In GT4 you could tell the car was bottoming out and hitting the track, the easiest way is by watching a replay or following a car that has bottomed out on the track.
Watch for the sparks.
I would imagine every time a car goes airborne at Eiger it would certainly bottom out the suspension and maybe have contact with the track.
In GT5P there are no sparks so it would be hard to tell. I would still think watching replays would be the best way.

If your asking about the suspension reaching its limit and hitting the bump stops and/or contact with the cars body, I myself can not feel this happening. Now all of this depends on the suspension settings as most of these cars are driven with low ride heights so I would believe they would reach the travel limits (hitting bump stop) quite often.
Now the bump stops on these cars may also be at a height not to let the suspension hit the track when also limiting the front splitter from contact with the track.
Maybe these are areas that PD set and can not be fully changed in settings so as not to set the suspension too low. As we know in real life you can certainly set up the suspension too low and drag all kinds of car parts on the track.

So without sparks I can not tell if the car is dragging on the track or bottoming out the suspension.

Probably not the answers your looking for but maybe a little insight.
 
I dont think sparks tell you when your bottoming out, some cars did it all the time, others never and they were equally low... i think its super hard to tell in GT games simply because you cant feel it with your ass, just dont lower the car too much and if your spring rate is too low youll notice the front dive and hit the road, i would imagine that would tell you its a little to soft up front, just watch replays and see if the suspension is compressing too much..
 
The only way youre gonna be able to "feel" the suspension bottoming out or feel a hard landing is if if they build in the appropriate head motions/movement to simulate it.
 
Bottoming out is two things, hitting the road, which won't happen in road cars only race cars.
The other is running out of spring travel,which is most likely this is difficult to read. Raising the ride height and testing the grip in hard turns, is the only way, I guess.
If the car continues to understeer, it's probably not bottoming out. No change possibly means the car is at it's potential unless you can harden the spring.
If you gain some front grip, then it probably was bottoming out.
You will have to lift the car the same amount front and rear, from your current settings to get a true result from this test.

Good luck:tup:
 
If there are no sparks and/or no understeer does that mean that in GT5P we can drop any car to its lowest setting available and reap the benifits at least until GT5 comes out? No "bottoming out" in prologue? I am confused.
 
Bottoming out? What does this mean?

See two posts above yours.

You can run really low in 5P, but there's not always a laptime benefit.
Also you need some ride height to deal with bumps, both on the track (turn 1 @ DRC) and the curbs.
 
I remember in GT4 if my car was too low and stiff, it would bounce up and down after going over some grass or a really high apex. I would take that as "bottoming-out" and soften it up a bit.
 
Not a pro tuner, but I like playing around nevertheless. I think you can feel bottoming out (I am only referring to the cars suspension-travel reaching the limit) by paying very close attention to your forcefeedback (given you are using a wheel) and the cars balance.

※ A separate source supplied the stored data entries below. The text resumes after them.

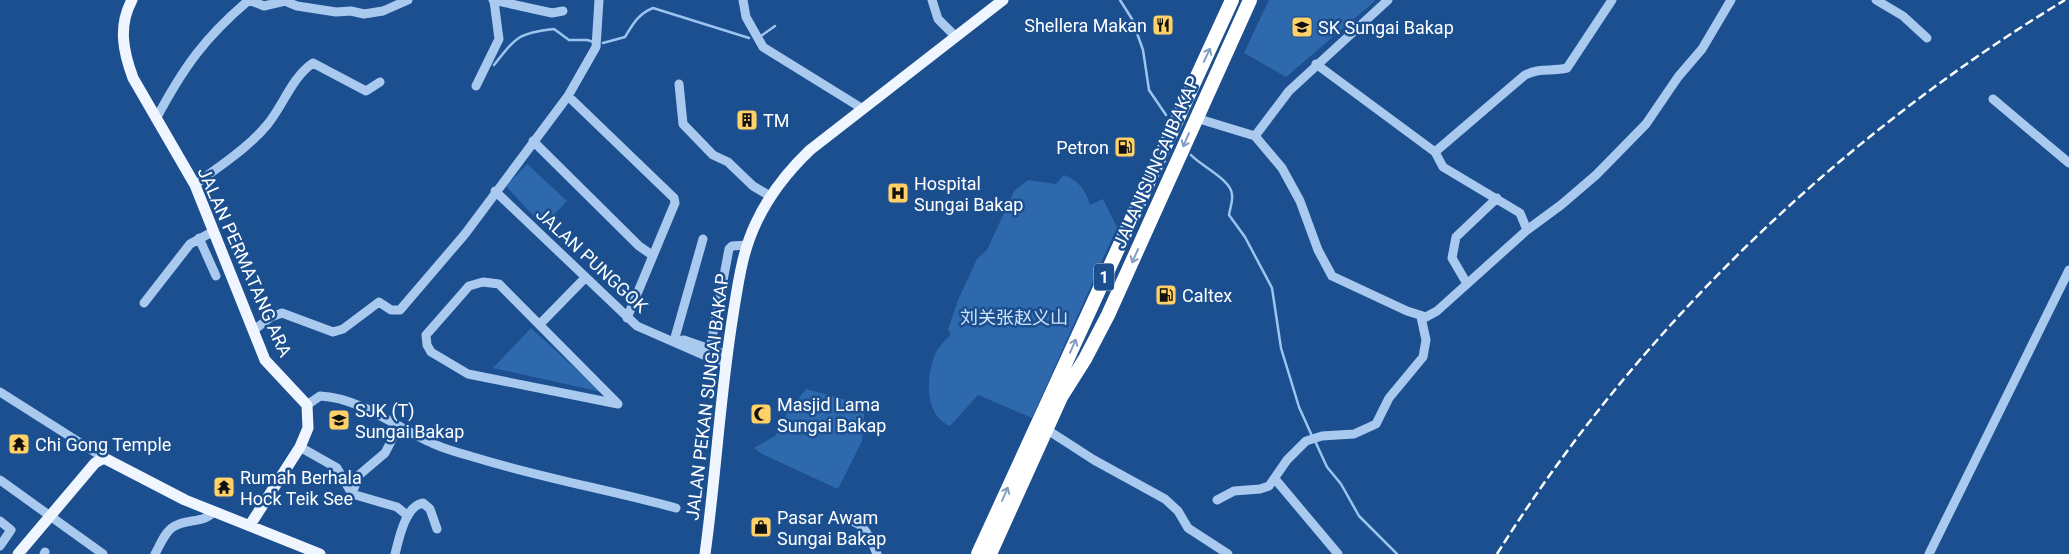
<svg xmlns="http://www.w3.org/2000/svg" width="2069" height="554" viewBox="0 0 2069 554" font-family="Roboto,'Noto Sans SC',sans-serif">
	<style>
		.green { fill: #2e69ad }
		.lines { fill: none; stroke-linecap: round; stroke-linejoin: round }
		.stream { stroke: #9cc4f0; stroke-width: 2.5 }
		.minor { stroke: #a9c9ee; stroke-width: 9 }
		.major { stroke: #f0f6ff; stroke-width: 11 }
		.highway { stroke: #fff; stroke-width: 14 }
		.rail { stroke: #fff; stroke-width: 2.5; stroke-dasharray: 9 4; stroke-linecap: butt }
		.oneway { stroke: #829ec1 }
		.labels { text-anchor: middle; dominant-baseline: central; stroke-width: 5; stroke-linejoin: round; paint-order: stroke }
		.shield { fill: #1b4f8f; stroke: #bbcadd; stroke-width: 1 }
		.shield-label { font-size: 16px; font-weight: bold; fill: #fff }
		.poi-label { font-size: 18px; fill: #fff; stroke: #1b4f8f; text-anchor: start }
		.street-label { font-size: 18px; fill: #fff; stroke: #1b4f8f }
		.park-label { font-size: 18px; fill: #cfe3fa; stroke: #1b4f8f }
	</style>
	<rect width="100%" height="100%" fill="#1b4f8f"/>
	<!-- green -->
	<path class="green" d="M1269,0H1374L1375,1L1286,77L1244,53Z
		M527,164L567,201L543,226L506,186Z
		M1064,175C1079,181 1085,189 1090,205L1103,199L1117,227L1032,418L978,395L950,426C923,414 926,375 936,352C940,345 946,340 951,334L948,329L958,300L977,259L987,250L1014,191L1028,180L1056,184Z
		M531,328L601,392L493,368Z
		M806,389L865,405L862,441L838,489L762,454L754,448L775,436L787,413Z"/>
	<g class="lines">
		<!-- stream -->
		<path class="stream" d="M1120,0L1132,19L1143,50L1149,90L1166,115
			M761,36L775,26
			M603,43L625,37C633,24 638,14 653,8L749,38
			M494,65C516,37 518,33 554,29L569,40H587L594,42
			M1191,155C1201,166 1232,180 1232,195C1233,201 1230,208 1229,215L1245,237L1272,288L1281,348L1299,407L1312,436
			M1315,441L1327,467L1341,484L1359,516L1397,554"/>
		<!-- minor -->
		<path class="minor" d="M493,0L552,13L563,11
			M743,0L746,17L763,47L863,109
			M932,0L938,19L956,37
			M1876,0L1903,16L1927,38
			M1316,64L1435,152
			M679,84L683,124L713,155L728,162L753,186L770,196
			M476,86L499,39L494,1
			M568,96L596,47L599,0
			M1993,99L2069,163
			M1196,118L1255,136L1282,168L1300,201L1318,250L1332,276L1407,311L1426,317L1437,311L1527,230L1561,205L1596,175L1646,124L1678,77L1702,49L1731,0
			M156,119C183,68 205,37 249,0L264,6L285,1L297,6L336,12L351,11L364,14L383,11L408,0
			M1255,136L1289,91L1388,0
			M533,141L639,246L652,255
			M195,185C219,166 247,149 267,125C283,106 292,77 313,63L366,91L380,82
			M495,191L637,326L726,365
			M1527,230L1520,213L1443,167L1435,152L1525,75C1542,67 1550,72 1567,68L1612,0
			M199,238L216,276
			M483,282L499,284L618,404L468,374L431,352L427,345L426,335L469,286Z
			M1466,282L1452,258L1456,237L1497,198
			M144,303L190,244L214,231
			M540,324L585,278
			M254,330L271,317L282,313L333,332L343,329L379,302L391,310H400L465,234L568,96L674,198L675,203L627,318
			M674,341L703,239
			M675,341L684,340L727,355
			M710,349L729,249L732,246L747,245
			M0,392L104,458
			M307,405L320,396C361,398 397,428 434,444C447,450 463,454 477,458C542,478 610,490 676,508
			M1046,429L1094,460L1165,499L1178,511L1188,528L1228,554
			M300,447L337,468L352,494L397,507L408,516
			M1275,479L1338,554
			M0,480L103,554
			M352,494L359,475L385,453L399,426
			M1217,500L1234,491L1260,489L1269,486L1287,460L1306,441L1322,436L1354,434L1376,424L1389,398L1423,357L1426,340L1421,317
			M839,520C863,518 869,535 877,554
			M0,521L11,530L0,546
			M44,554L45,552
			M155,554C160,545 165,532 173,527C186,518 205,524 214,511
			M395,554C399,539 405,506 423,503L430,509L437,529
			M1929,554L2069,270"/>
		<!-- major -->
		<path class="major" d="M132,0C118,26 123,51 133,78L195,185L265,360L307,405L308,428L300,447L250,525
			M18,554L95,463L104,458L185,500L320,554
			M705,554C716,475 720,394 733,315C738,284 742,252 756,223C769,195 788,171 810,150L1003,0"/>
		<!-- highway -->
		<path class="highway" d="M978,554L1232,0
			M990,554L1061,397L1085,359L1108,315L1250,0"/>
		<!-- rail -->
		<path class="rail" d="M1497,554C1637,330 1839,136 2065,0"/>
	</g>
	<!-- one-way arrows -->
	<defs><path id="oneway-shaft" d="M-6 0H5M1.5-3L5.5 0L1.5 3" fill="none" stroke-width="1.6" stroke-linecap="round" stroke-linejoin="round" transform="scale(1.25)"/></defs>
	<g class="oneway">
		<use href="#oneway-shaft" transform="translate(1207 55) rotate(-65)"/>
		<use href="#oneway-shaft" transform="translate(1186 140) rotate(114)"/>
		<use href="#oneway-shaft" transform="translate(1135 256) rotate(114)"/>
		<use href="#oneway-shaft" transform="translate(1073 346) rotate(-66)"/>
		<use href="#oneway-shaft" transform="translate(1005 494) rotate(-66)"/>
	</g>
	<!-- icons -->
	<defs>
		<g id="restaurant-square" transform="scale(1.125)"><rect x="-9" y="-9" width="18" height="18" rx="4" fill="#ffd166" stroke="#1b4f8f"/><path d="M-5-6h1v4h1v-4h1v4h1v-4h1v5L-1.5 .5V6h-2V.5L-5-1ZM5-6V6H3V1.5H1.5Q1.5-4 5-6Z" fill="#111"/></g>
		<g id="school-square" transform="scale(1.125)"><rect x="-9" y="-9" width="18" height="18" rx="4" fill="#ffd166" stroke="#1b4f8f"/><path d="M0-5L7-2L0 1L-7-2ZM-4 1L0 2.5L4 1V4Q0 6-4 4Z" fill="#111"/></g>
		<g id="building-square" transform="scale(1.125)"><rect x="-9" y="-9" width="18" height="18" rx="4" fill="#ffd166" stroke="#1b4f8f"/><path d="M-4-6H4V6H1V3H-1V6H-4ZM-2.5-4.3h1.7v1.8h-1.7ZM.8-4.3h1.7v1.8H.8ZM-2.5-1h1.7V.8h-1.7ZM.8-1h1.7V.8H.8Z" fill="#111"/></g>
		<g id="fuel-square" transform="scale(1.125)"><rect x="-9" y="-9" width="18" height="18" rx="4" fill="#ffd166" stroke="#1b4f8f"/><path d="M-5.5-6h7V0h2V4h1.3V-2.5L3-4.5l.8-.8L6-3V5H2.5V1h-1V6h-7ZM-4.2-4.7v3.2H.2V-4.7Z" fill="#111"/></g>
		<g id="hospital-square" transform="scale(1.125)"><rect x="-9" y="-9" width="18" height="18" rx="4" fill="#ffd166" stroke="#1b4f8f"/><path d="M-5-5h3v3.5h4V-5h3V5h-3V1.5h-4V5h-3Z" fill="#111"/></g>
		<g id="mosque-square" transform="scale(1.125)"><rect x="-9" y="-9" width="18" height="18" rx="4" fill="#ffd166" stroke="#1b4f8f"/><path d="M3.5-4.9A6 6 0 1 0 3.5 4.9A5 5 0 1 1 3.5-4.9Z" fill="#111"/></g>
		<g id="temple-square" transform="scale(1.125)"><rect x="-9" y="-9" width="18" height="18" rx="4" fill="#ffd166" stroke="#1b4f8f"/><path d="M0-6L5-2H3V0L6.5 2.5H4V6H1.5V3h-3V6H-4V2.5H-6.5L-3 0V-2H-5Z" fill="#111"/></g>
		<g id="shop-square" transform="scale(1.125)"><rect x="-9" y="-9" width="18" height="18" rx="4" fill="#ffd166" stroke="#1b4f8f"/><path d="M-5-2.5h2.3a2.7 3.5 0 0 1 5.4 0H5L5.5 6h-11ZM-1.5-2.5h3a1.5 2.3 0 0 0-3 0Z" fill="#111"/></g>
	</defs>
	<g fill-rule="evenodd">
		<use href="#restaurant-square" x="1163" y="25"/>
		<use href="#school-square" x="1302" y="27"/>
		<use href="#building-square" x="747" y="120"/>
		<use href="#fuel-square" x="1125" y="147"/>
		<use href="#hospital-square" x="898" y="193"/>
		<use href="#fuel-square" x="1166" y="295"/>
		<use href="#mosque-square" x="761" y="414"/>
		<use href="#school-square" x="339" y="420"/>
		<use href="#temple-square" x="19" y="444"/>
		<use href="#temple-square" x="224" y="487"/>
		<use href="#shop-square" x="761" y="527"/>
	</g>
	<g class="labels">
		<!-- shield labels -->
		<rect class="shield" x="1094" y="263.5" width="20" height="27" rx="4"/>
		<g class="shield-label">
			<text x="1104" y="277">1</text>
		</g>
		<!-- poi labels -->
		<g class="poi-label">
			<text x="1147" y="25" text-anchor="end">Shellera Makan</text>
			<text x="1318" y="27">SK Sungai Bakap</text>
			<text x="763" y="120">TM</text>
			<text x="1109" y="147" text-anchor="end">Petron</text>
			<text x="914" y="183">Hospital<tspan x="914" dy="21">Sungai Bakap</tspan></text>
			<text x="1182" y="295">Caltex</text>
			<text x="777" y="404">Masjid Lama<tspan x="777" dy="21">Sungai Bakap</tspan></text>
			<text x="355" y="410">SJK (T)<tspan x="355" dy="21">Sungai Bakap</tspan></text>
			<text x="35" y="444">Chi Gong Temple</text>
			<text x="240" y="477">Rumah Berhala<tspan x="240" dy="21">Hock Teik See</tspan></text>
			<text x="777" y="517">Pasar Awam<tspan x="777" dy="21">Sungai Bakap</tspan></text>
		</g>
		<!-- street labels -->
		<g class="street-label">
			<text transform="translate(1156 162) rotate(-66)">JALAN SUNGAI BAKAP</text>
			<text transform="translate(592 260) rotate(43)">JALAN PUNGGOK</text>
			<text transform="translate(245 262) rotate(66)">JALAN PERMATANG ARA</text>
			<text transform="translate(707 397) rotate(-83)">JALAN PEKAN SUNGAI BAKAP</text>
		</g>
		<!-- park labels -->
		<g class="park-label">
			<text x="1014" y="317">刘关张赵义山</text>
		</g>
	</g>
</svg>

To experiment: set a car's suspension and damping as soft as possible and the right hight up. Run over curbs, see how the steering feels and whether the car gets upset (it shouldn't really). Now drop the car massively but keep the suspension soft. You should now feel the ff kick in harshly as you rumble over curbs, the car might also kick out of balance. IMO THAT tells you you are going over the suspensions limit and thus bottoming out.

To the tuning now: drop the car so much to reduce weight shift as much as necessary, depending on car of choice, then increase the strengh of the suspension just enough so the car just doesn't bottom out anymore. That should (theoretically) give you an ideal compromise between handling and grip)

PS: I'm not the fastest around here, so this is just my opinion and what I do, but maybe it does help you a bit with your question.